AIME2026
AIME2026
Description
AIME2026 is an environment for evaluating mathematical reasoning on 30 problems from the American Invitational Mathematics Examination 2026. AIME is a prestigious invitational competition for high school students who scored in the top 2.5% on the AMC 10/12. Problems cover algebra, geometry, number theory, combinatorics, and calculus, with integer answers validated via symbolic mathematical equivalence.
Capabilities
- High school competition mathematics at AIME difficulty
- Integer answer validation with symbolic equivalence checking
- Coverage of algebra, geometry, number theory, combinatorics, and calculus
Compute Requirements
Agents are given a standard environment with no sandbox or file system access.
Tasks
There is one split in this environment:
- test: 30 tasks
Each problem requires an integer answer (typical range: 0-999).
Reward Structure
Single-turn evaluation with deterministic grading.

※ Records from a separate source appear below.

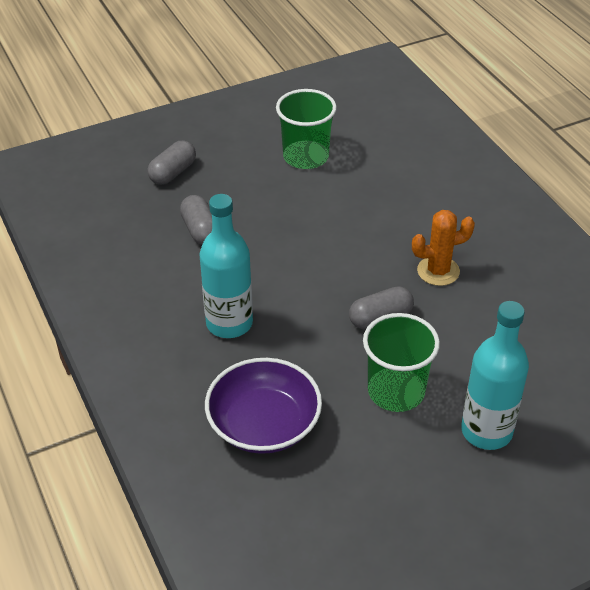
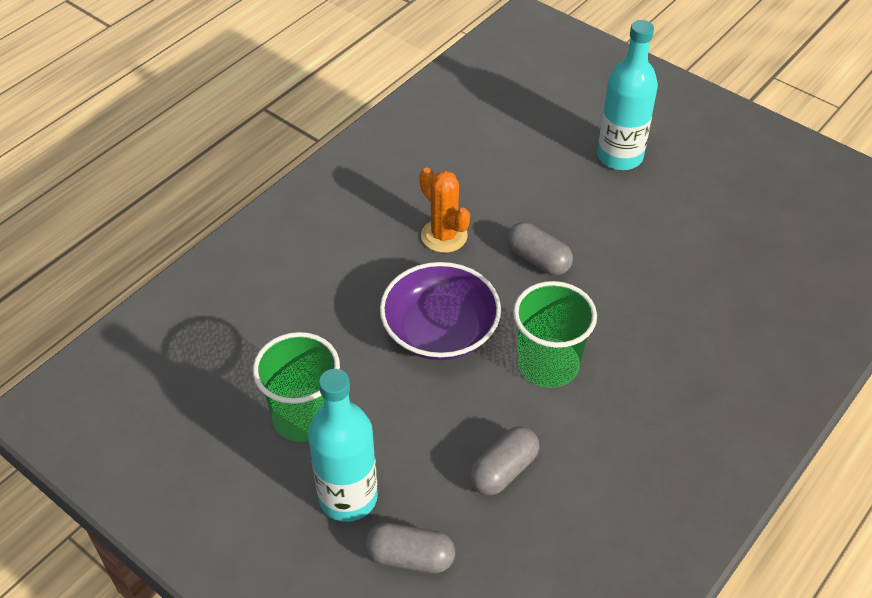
camera: 115 degrees left, 5 degrees up
turquoise bottle [199,194,253,338] -> turquoise bottle moved to [308,369,378,522]
purple bowl [205,358,322,454] -> purple bowl moved to [380,262,501,360]
green cup [363,313,440,412] -> green cup moved to [513,281,597,388]

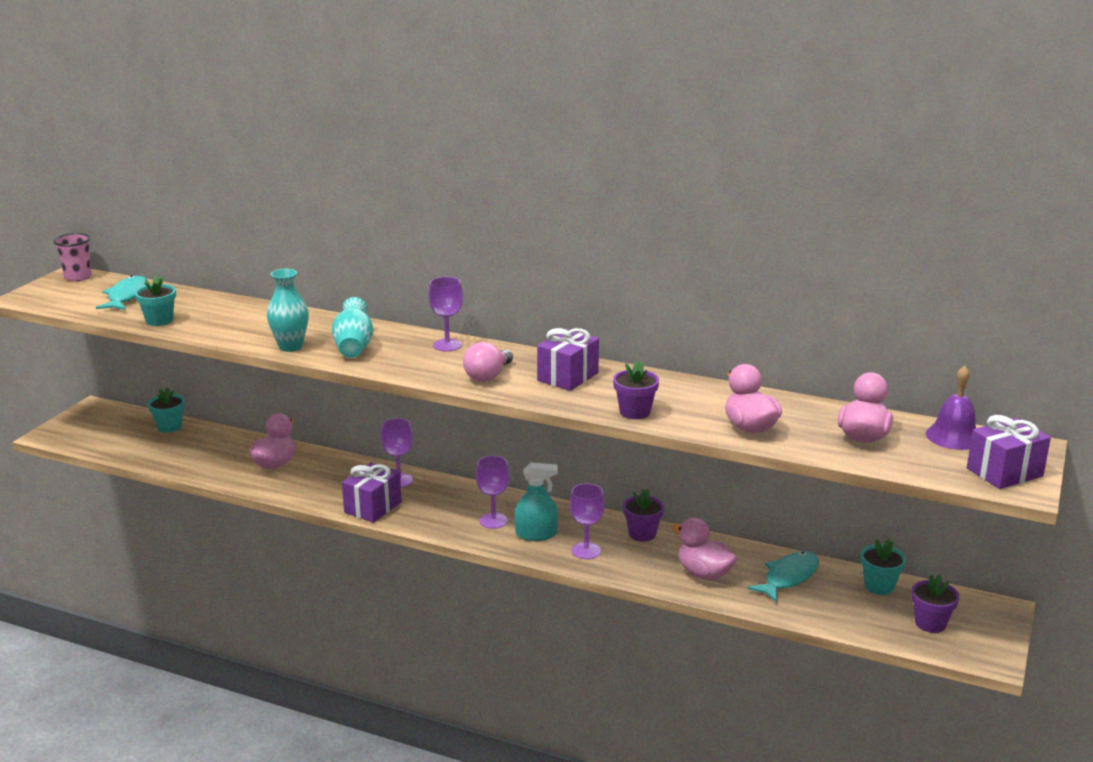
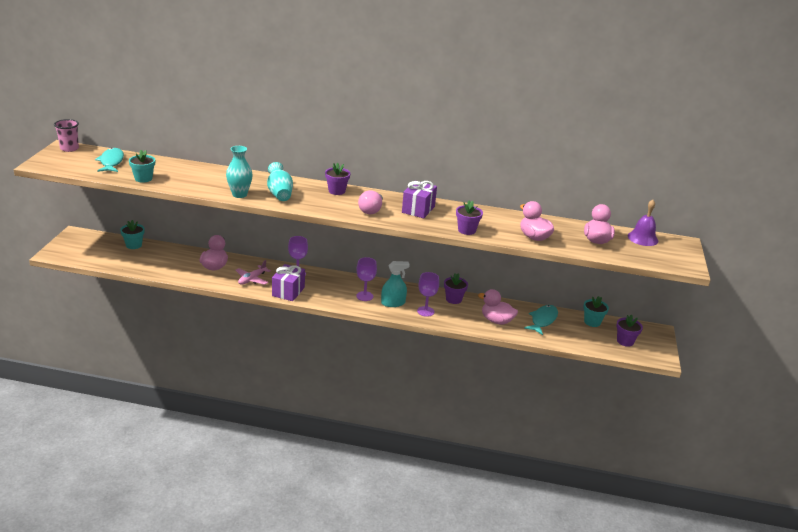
camera: 15 degrees left, 5 degrees up
purple goblet [428,277,463,351] -> purple flower pot [325,162,350,195]
purple gift [967,415,1051,489] -> none
none -> pink plane [235,260,271,285]

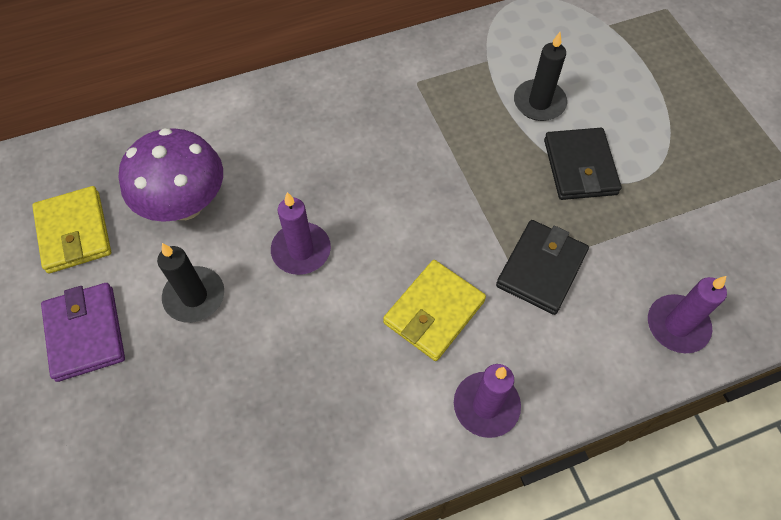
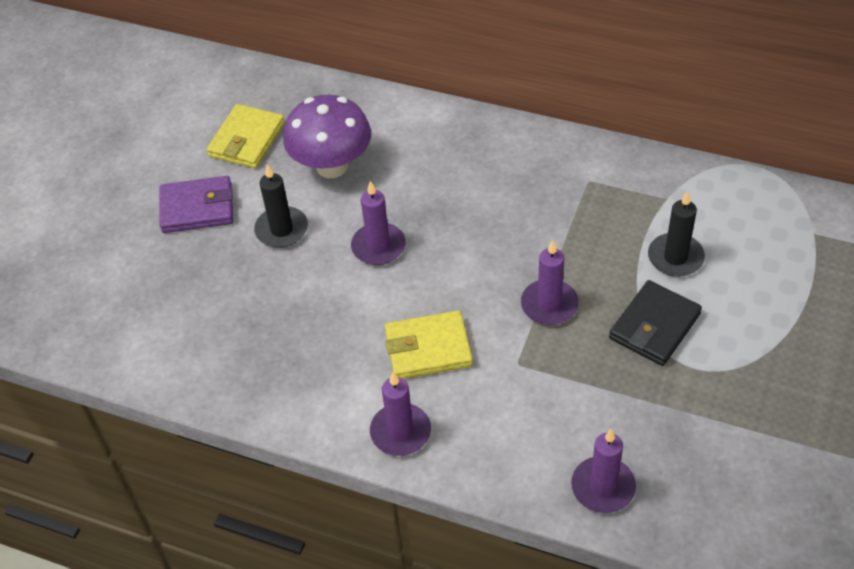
camera: 45 degrees right, 10 degrees down
purple wallet [41,283,125,382] -> purple wallet turned 60 degrees clockwise [159,176,233,233]
black wallet [496,220,589,315] -> none
none -> purple candle [521,240,578,325]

The agent submits an answer via the answer tool. The answer is verified using the math_verify library for symbolic mathematical equivalence. Reward is 1.0 if correct, 0.0 if incorrect.
Data
aime_2026_problems.parquet (30 problems). Stored on the OpenReward platform.
Tools
| Tool | Description |
|---|---|
answer | Submit an integer answer. Evaluated via symbolic equivalence checking. Ends the episode. |
Time Horizon
Single-turn. The agent reads the problem and submits one answer.
Environment Difficulty
AIME 2026 represents standard AIME difficulty. MathArena evaluates frontier models:
| Model | Accuracy |
|---|---|
| Step 3.5 Flash | 96.7% |
| Kimi K2.5 | 95.8% |
| GLM 5 | 95.8% |
| DeepSeek-V3.2 | 94.2% |
| Qwen3.5-397B-A17B | 93.3% |
Top reasoning models now achieve near-perfect scores on AIME-level problems.
Other Environment Requirements
There are no further environment requirements; AIME2026 works out of the box with the OpenReward endpoint without any external API keys.
Safety
Agents in AIME2026 solve competition mathematics problems in a standard environment. The environment does not present direct safety risks.